Is there any general guarantee that these functions will create their output from their input? Will they always return sub-slices and sub-strings of their input arguments? Or do they have the freedom to return equivalent objects not derived from their input—for example, returning references to static or interned values?
trim
pub fn trim(&self) -> &str
Returns a string slice with leading and trailing whitespace removed.
Can trimming a string that has no whitespace return a different string? Can this assertion fail?
let s = "foo";
assert_eq!(s.as_ptr(), s.trim().as_ptr());
I'm not saying it'd be a good idea, but would it be permissible for trim
to return a reference to a different interned "foo"

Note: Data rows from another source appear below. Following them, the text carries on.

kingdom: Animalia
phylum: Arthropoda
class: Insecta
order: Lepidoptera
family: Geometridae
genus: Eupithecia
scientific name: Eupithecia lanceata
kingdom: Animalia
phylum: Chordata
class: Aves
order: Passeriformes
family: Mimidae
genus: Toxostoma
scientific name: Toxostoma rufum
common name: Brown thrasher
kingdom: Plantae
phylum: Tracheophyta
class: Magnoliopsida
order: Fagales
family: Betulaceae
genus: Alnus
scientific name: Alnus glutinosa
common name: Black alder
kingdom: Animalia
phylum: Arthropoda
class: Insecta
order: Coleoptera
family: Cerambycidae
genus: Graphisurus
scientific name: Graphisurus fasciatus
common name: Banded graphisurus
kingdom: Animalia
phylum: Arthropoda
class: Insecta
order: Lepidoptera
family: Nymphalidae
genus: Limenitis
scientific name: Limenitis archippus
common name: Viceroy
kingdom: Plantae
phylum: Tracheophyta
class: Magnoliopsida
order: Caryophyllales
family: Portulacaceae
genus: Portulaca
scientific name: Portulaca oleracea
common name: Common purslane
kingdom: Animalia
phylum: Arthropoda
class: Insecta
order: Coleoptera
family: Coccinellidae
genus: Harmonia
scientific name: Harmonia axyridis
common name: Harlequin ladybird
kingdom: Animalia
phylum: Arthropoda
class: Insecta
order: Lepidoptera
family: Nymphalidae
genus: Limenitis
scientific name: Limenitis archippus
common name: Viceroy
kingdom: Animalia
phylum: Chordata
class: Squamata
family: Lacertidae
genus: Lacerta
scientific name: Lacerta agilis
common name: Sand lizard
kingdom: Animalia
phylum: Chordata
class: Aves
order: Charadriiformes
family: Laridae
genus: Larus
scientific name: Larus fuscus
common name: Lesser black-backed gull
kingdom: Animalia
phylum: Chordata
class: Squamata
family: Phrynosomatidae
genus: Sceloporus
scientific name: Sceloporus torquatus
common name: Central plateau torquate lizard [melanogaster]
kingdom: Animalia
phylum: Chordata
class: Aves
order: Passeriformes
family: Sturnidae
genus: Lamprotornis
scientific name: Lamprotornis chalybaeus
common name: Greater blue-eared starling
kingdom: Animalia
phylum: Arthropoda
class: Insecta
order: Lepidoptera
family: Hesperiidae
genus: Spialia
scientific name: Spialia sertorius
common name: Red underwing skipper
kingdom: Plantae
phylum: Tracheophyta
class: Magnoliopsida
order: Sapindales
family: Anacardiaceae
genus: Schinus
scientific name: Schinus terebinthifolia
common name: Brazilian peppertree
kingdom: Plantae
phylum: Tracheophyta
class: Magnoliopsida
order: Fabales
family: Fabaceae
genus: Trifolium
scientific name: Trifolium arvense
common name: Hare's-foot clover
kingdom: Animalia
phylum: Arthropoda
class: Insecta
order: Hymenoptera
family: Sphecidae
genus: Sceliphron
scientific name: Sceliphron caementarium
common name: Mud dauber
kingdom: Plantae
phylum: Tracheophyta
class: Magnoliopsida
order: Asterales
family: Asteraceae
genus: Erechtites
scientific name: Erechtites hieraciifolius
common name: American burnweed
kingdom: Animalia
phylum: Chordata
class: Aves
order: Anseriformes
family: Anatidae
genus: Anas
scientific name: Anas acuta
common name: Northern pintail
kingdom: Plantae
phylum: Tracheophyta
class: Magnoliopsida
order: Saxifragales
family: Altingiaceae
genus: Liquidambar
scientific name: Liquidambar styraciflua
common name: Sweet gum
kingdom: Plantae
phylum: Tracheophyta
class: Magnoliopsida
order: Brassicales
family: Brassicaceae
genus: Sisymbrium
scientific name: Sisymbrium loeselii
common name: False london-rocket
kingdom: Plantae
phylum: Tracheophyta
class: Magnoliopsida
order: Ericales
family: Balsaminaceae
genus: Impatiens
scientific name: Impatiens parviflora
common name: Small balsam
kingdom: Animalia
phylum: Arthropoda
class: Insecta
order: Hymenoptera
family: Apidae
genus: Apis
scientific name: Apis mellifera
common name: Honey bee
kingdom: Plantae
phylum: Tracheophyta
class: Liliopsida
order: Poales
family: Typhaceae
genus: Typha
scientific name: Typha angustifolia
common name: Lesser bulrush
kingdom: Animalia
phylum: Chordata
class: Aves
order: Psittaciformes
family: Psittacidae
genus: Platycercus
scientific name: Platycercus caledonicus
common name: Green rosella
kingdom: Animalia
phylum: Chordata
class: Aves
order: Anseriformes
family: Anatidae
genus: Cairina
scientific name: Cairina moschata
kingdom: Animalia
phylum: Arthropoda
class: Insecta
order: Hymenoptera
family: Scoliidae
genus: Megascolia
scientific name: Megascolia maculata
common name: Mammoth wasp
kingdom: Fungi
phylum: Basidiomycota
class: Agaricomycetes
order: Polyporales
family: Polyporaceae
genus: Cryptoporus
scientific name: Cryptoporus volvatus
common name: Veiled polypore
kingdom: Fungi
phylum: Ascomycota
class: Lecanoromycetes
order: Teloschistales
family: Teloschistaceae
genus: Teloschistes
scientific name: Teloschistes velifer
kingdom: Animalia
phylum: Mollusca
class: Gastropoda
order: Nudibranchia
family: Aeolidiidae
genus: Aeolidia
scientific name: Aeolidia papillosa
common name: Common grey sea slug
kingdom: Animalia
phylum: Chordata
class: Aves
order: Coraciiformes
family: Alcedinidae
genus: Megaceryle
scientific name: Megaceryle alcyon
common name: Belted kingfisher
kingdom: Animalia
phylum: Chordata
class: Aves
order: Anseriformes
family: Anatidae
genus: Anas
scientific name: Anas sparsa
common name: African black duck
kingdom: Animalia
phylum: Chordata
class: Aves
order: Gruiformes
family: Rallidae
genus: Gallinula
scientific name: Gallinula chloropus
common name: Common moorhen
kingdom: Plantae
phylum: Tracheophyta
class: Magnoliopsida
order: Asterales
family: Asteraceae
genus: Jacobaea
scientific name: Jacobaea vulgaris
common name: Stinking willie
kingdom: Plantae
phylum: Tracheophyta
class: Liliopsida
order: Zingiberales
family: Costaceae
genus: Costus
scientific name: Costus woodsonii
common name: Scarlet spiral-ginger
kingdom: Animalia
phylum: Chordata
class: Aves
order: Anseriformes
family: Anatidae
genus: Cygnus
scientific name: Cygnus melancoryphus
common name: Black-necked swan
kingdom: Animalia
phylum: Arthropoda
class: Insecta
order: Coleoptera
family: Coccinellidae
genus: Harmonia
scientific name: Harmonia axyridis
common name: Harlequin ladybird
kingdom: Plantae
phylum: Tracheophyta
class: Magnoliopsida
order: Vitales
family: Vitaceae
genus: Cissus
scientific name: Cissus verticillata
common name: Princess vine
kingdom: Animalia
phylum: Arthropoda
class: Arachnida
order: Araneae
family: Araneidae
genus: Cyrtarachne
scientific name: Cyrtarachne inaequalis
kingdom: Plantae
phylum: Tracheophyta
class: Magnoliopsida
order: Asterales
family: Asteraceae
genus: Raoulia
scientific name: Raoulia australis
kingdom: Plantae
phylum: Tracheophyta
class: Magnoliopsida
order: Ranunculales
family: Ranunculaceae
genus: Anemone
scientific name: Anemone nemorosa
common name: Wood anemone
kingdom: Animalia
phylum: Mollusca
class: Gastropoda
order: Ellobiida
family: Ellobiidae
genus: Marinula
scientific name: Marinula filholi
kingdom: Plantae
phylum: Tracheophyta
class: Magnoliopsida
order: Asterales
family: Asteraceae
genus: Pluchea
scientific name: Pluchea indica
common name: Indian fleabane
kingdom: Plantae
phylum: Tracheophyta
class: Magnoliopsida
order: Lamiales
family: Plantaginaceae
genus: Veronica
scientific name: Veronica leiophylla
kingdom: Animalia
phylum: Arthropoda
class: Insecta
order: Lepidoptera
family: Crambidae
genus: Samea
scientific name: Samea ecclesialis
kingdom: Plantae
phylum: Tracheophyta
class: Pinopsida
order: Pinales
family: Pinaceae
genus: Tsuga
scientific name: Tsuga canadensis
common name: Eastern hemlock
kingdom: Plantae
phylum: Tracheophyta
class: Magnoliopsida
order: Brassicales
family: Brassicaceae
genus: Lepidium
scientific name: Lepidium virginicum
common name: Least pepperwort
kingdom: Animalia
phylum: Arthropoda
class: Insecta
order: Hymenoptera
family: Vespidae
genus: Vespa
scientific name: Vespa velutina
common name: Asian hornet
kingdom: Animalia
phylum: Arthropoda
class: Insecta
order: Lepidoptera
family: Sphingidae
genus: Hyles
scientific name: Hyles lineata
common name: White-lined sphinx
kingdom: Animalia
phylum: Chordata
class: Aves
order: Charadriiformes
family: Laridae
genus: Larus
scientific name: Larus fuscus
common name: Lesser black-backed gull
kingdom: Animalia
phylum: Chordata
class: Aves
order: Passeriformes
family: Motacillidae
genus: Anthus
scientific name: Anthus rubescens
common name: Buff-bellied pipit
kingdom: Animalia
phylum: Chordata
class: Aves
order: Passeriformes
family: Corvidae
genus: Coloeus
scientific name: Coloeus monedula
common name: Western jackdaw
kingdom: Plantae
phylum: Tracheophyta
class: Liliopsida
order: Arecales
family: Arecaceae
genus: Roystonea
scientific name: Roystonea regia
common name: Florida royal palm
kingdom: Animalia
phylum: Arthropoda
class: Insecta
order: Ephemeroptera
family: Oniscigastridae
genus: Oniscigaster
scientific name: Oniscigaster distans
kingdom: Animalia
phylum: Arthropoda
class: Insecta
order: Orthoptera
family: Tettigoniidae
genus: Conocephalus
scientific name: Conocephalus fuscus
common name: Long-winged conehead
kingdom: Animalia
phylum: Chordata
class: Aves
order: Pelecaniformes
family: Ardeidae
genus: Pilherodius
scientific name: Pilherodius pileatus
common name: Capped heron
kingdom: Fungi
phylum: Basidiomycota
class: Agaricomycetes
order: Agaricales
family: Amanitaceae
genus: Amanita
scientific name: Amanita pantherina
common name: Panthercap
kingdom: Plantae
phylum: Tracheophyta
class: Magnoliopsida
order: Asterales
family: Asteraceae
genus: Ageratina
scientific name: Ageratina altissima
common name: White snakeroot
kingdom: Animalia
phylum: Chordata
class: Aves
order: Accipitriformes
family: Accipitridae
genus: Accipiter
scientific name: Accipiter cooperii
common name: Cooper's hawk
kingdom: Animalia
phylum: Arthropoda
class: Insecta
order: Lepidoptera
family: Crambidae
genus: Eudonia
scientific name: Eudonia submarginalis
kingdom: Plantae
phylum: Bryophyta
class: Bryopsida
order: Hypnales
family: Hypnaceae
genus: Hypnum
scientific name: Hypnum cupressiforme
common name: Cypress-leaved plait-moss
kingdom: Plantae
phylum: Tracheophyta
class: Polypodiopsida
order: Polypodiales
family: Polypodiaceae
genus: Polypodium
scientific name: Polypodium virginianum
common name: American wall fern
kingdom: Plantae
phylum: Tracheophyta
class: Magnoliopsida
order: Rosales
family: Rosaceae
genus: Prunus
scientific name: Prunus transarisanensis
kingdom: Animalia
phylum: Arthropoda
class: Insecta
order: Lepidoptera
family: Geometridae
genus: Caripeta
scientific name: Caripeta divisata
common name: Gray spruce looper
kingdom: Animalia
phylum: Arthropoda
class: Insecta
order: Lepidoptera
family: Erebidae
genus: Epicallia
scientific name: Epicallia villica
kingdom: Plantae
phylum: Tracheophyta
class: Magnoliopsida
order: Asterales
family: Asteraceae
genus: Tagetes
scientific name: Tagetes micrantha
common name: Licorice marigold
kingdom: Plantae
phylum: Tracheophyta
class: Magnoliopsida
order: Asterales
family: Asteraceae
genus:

if it recognized that it had already trimmed that input before?
split_at
pub fn split_at(&self, mid: usize) -> (&[T], &[T])
Divides one slice into two at an index.
The wording strongly implies that the output slices are sub-slices of the input. Does splitting a slice always return sub-slices? Is it possible for the first assertion below to fail? Is the second assertion safe?
let s1 = &b"foo"[..];
let s2 = s1.split_at(0).0;
assert_eq!(s1.as_ptr(), s2.as_ptr());
assert_eq!(s1, unsafe { std::slice::from_raw_parts(s2.as_ptr(), s1.len()) });
Hypothetically, would it be legal for split_at
have an optimization like this at the top?
pub fn split_at(&self, mid: usize) -> (&[T], &[T]) {
if mid == 0 {
return (&[], self);
}
...
}
from_utf8_lossy
pub fn from_utf8_lossy(v: &[u8]) -> Cow<'_, str>
Converts a slice of bytes to a string, including invalid characters.
When converting bytes to a string, if the bytes are valid UTF-8, will the str
be created from the &[u8]
?
let s = "foo";
if let Cow::Borrowed(b) = String::from_utf8_lossy(s.as_bytes()) {
assert_eq!(s.as_ptr(), b.as_ptr());
}
It seems like it. This test passes. But hang on—
If you change let s = "foo";
to let s = "";
it fails. Why? Because from_utf8_lossy
has a code path where it returns Cow::Borrowed("")
. You'll notice the ""
reference isn't derived from the input slice v
.
Is that a bug? Or is it acceptable behavior?
If it is acceptable, what does it say about the other cases above?